Work to be completed
The required output is the exact run of lines below that opens at the line with "X049074Y017043D01*" and closes at the line with "X050236Y017202D01*".

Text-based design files
=== Section Start ===

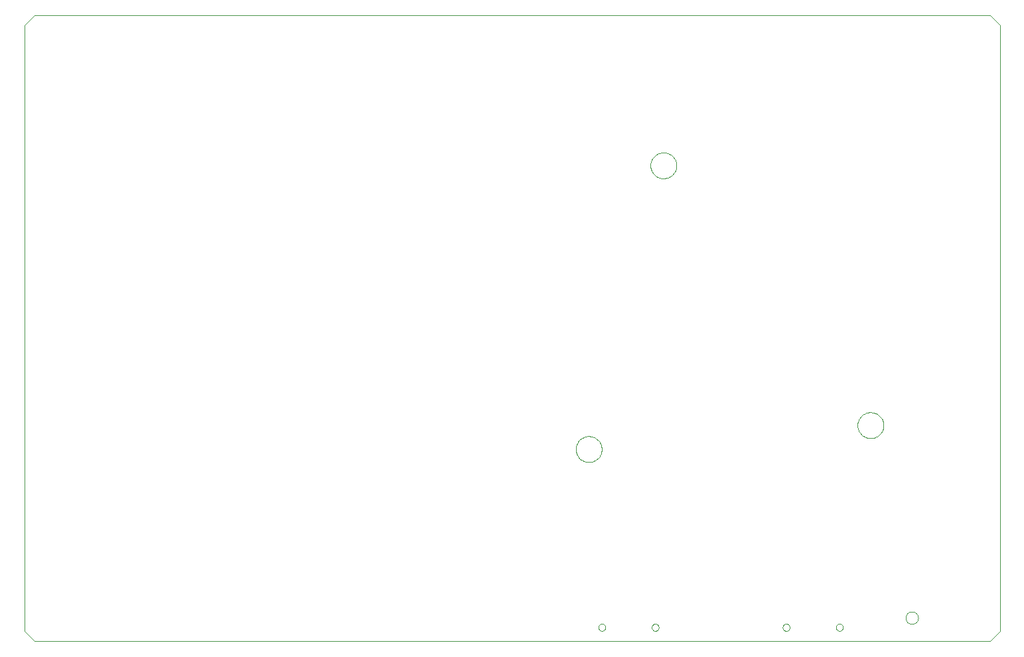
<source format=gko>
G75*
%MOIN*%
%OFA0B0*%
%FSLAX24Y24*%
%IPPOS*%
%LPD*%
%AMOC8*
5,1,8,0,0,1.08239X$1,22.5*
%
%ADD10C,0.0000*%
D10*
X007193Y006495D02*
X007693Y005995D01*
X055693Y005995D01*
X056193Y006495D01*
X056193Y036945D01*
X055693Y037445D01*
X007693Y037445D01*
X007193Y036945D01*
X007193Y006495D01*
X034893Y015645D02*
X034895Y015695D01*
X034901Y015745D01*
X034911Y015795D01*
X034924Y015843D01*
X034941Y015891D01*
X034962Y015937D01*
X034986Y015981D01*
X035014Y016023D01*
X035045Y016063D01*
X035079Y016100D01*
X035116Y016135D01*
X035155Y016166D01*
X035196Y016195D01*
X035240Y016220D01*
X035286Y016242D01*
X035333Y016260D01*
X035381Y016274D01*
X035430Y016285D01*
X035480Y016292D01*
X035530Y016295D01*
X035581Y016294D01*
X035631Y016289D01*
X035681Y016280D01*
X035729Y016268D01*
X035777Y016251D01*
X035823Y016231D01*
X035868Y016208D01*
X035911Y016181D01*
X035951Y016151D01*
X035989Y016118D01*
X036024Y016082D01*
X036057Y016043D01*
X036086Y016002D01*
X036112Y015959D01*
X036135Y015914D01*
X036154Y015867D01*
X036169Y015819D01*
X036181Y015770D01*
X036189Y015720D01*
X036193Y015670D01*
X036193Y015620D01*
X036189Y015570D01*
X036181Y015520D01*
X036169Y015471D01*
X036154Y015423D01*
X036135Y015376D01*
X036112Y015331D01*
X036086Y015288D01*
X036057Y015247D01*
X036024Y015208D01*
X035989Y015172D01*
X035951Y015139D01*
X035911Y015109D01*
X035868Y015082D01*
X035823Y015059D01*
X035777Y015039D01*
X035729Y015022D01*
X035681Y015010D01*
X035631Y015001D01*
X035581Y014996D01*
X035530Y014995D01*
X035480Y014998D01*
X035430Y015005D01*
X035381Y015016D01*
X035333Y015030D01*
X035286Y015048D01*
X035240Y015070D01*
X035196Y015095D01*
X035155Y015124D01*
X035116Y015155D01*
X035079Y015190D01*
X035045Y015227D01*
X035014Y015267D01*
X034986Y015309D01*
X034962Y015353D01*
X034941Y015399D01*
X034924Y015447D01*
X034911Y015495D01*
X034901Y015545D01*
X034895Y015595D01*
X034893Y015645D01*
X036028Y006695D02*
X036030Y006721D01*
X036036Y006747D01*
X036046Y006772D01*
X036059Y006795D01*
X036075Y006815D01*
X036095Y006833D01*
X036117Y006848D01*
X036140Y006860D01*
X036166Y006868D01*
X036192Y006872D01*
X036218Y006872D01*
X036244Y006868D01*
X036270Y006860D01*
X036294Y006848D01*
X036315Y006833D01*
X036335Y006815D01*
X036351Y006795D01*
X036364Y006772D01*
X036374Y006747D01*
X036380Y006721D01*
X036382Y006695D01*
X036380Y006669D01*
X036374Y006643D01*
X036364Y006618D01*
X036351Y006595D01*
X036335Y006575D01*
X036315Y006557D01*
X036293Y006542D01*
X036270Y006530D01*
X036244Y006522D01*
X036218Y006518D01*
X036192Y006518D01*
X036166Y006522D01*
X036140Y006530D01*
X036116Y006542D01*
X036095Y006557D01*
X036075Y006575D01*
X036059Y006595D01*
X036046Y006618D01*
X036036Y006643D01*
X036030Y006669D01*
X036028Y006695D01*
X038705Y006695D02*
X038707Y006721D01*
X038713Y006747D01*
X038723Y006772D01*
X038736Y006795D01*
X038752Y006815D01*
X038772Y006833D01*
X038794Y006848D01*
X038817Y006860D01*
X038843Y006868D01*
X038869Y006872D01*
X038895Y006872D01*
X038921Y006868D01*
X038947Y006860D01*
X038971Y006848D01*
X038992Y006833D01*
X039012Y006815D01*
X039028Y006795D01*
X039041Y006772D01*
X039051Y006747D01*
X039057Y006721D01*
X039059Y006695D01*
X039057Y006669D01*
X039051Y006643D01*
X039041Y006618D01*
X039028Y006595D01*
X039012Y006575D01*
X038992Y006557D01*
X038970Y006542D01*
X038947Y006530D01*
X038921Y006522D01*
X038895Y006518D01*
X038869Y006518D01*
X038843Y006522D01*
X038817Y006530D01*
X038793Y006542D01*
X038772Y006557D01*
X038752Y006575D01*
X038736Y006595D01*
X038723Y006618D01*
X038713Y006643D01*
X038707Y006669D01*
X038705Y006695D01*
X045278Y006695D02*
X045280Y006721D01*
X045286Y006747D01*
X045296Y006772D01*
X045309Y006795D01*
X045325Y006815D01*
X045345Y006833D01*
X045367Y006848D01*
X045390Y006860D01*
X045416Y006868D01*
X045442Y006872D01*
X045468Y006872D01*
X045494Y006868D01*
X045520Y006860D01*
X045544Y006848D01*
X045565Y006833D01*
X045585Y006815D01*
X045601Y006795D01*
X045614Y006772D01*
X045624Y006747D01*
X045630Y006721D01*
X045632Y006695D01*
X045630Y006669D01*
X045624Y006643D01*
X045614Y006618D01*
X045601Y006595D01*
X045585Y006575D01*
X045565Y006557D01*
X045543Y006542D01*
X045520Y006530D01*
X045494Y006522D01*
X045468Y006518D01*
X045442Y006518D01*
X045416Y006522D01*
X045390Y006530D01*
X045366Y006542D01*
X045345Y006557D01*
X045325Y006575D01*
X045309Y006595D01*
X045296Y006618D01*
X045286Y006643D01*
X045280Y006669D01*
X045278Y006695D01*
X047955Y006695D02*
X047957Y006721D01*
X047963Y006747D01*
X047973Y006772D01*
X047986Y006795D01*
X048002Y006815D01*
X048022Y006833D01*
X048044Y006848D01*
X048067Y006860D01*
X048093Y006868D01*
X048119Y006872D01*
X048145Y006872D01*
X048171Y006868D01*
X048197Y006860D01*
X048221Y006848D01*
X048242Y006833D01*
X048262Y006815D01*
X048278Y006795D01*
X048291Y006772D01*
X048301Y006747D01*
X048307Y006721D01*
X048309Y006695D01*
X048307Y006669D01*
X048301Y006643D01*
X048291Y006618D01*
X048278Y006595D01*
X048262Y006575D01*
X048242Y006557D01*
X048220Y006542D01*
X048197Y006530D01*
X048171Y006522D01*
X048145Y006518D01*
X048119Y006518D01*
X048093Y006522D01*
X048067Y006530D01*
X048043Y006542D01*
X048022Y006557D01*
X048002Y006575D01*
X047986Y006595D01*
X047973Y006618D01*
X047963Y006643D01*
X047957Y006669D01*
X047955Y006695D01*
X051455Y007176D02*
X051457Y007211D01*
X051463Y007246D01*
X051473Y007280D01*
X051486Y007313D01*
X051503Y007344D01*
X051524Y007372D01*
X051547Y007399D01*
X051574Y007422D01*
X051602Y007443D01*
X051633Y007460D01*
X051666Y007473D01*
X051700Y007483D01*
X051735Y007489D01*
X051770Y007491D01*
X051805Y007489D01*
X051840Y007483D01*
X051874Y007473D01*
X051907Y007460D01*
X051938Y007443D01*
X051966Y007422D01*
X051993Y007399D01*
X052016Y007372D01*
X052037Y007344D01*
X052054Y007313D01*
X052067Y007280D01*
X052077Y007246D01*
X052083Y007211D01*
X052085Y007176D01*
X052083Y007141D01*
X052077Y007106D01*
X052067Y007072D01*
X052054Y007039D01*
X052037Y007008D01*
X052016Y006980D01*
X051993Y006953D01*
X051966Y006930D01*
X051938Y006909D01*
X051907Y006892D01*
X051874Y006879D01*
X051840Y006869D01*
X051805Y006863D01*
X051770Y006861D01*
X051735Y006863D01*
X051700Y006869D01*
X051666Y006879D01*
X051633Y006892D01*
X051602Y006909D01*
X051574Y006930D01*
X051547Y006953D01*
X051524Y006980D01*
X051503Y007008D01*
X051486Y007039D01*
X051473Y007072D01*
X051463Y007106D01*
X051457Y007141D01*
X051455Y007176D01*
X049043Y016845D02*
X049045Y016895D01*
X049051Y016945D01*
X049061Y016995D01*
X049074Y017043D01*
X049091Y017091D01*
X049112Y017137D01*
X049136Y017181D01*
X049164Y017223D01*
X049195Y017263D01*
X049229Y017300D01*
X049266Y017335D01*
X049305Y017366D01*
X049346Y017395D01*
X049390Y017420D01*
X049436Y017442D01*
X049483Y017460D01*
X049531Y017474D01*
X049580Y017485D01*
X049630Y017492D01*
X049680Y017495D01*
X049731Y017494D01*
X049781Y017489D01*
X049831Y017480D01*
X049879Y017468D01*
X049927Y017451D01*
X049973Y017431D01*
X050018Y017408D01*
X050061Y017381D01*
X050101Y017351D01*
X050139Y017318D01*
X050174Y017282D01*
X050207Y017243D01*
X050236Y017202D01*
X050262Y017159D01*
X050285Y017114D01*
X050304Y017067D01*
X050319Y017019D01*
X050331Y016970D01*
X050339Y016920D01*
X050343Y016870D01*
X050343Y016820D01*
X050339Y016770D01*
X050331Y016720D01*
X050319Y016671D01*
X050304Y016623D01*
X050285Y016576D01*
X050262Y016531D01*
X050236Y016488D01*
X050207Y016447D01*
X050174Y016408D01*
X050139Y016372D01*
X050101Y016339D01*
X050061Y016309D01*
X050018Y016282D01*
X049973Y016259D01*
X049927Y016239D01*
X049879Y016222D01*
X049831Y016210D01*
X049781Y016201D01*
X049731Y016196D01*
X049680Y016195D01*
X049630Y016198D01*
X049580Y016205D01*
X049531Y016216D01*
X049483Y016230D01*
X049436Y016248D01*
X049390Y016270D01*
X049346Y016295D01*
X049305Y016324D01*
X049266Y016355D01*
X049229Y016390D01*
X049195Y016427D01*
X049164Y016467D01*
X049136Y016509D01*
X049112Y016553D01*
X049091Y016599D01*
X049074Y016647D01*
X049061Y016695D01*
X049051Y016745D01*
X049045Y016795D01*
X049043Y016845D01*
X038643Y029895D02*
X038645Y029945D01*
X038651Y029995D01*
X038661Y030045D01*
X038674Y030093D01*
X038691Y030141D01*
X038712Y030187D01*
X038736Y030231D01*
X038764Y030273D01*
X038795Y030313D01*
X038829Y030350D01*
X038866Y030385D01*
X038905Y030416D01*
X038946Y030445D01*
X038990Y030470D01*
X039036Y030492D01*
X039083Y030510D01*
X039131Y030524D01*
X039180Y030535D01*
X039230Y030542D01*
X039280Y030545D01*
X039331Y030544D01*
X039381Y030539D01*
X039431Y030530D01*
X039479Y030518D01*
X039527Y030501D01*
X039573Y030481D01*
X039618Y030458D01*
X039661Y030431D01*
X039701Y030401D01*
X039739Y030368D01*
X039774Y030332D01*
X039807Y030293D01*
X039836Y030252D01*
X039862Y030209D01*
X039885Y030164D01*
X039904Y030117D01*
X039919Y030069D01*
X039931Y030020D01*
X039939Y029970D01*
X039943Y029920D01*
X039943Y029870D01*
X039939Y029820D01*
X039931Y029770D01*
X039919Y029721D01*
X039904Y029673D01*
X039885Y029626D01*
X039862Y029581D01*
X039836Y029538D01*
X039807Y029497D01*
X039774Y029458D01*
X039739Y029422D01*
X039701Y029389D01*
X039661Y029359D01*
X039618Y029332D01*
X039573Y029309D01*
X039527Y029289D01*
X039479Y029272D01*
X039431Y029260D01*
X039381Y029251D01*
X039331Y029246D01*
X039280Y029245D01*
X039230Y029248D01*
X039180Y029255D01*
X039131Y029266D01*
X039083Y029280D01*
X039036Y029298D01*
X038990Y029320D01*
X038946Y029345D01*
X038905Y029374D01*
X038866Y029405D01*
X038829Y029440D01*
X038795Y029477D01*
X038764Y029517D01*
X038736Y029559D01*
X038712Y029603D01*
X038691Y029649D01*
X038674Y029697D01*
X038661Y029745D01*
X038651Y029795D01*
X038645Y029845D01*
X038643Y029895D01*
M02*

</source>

=== Section End ===

Your solution
X049074Y017043D01*
X049091Y017091D01*
X049112Y017137D01*
X049136Y017181D01*
X049164Y017223D01*
X049195Y017263D01*
X049229Y017300D01*
X049266Y017335D01*
X049305Y017366D01*
X049346Y017395D01*
X049390Y017420D01*
X049436Y017442D01*
X049483Y017460D01*
X049531Y017474D01*
X049580Y017485D01*
X049630Y017492D01*
X049680Y017495D01*
X049731Y017494D01*
X049781Y017489D01*
X049831Y017480D01*
X049879Y017468D01*
X049927Y017451D01*
X049973Y017431D01*
X050018Y017408D01*
X050061Y017381D01*
X050101Y017351D01*
X050139Y017318D01*
X050174Y017282D01*
X050207Y017243D01*
X050236Y017202D01*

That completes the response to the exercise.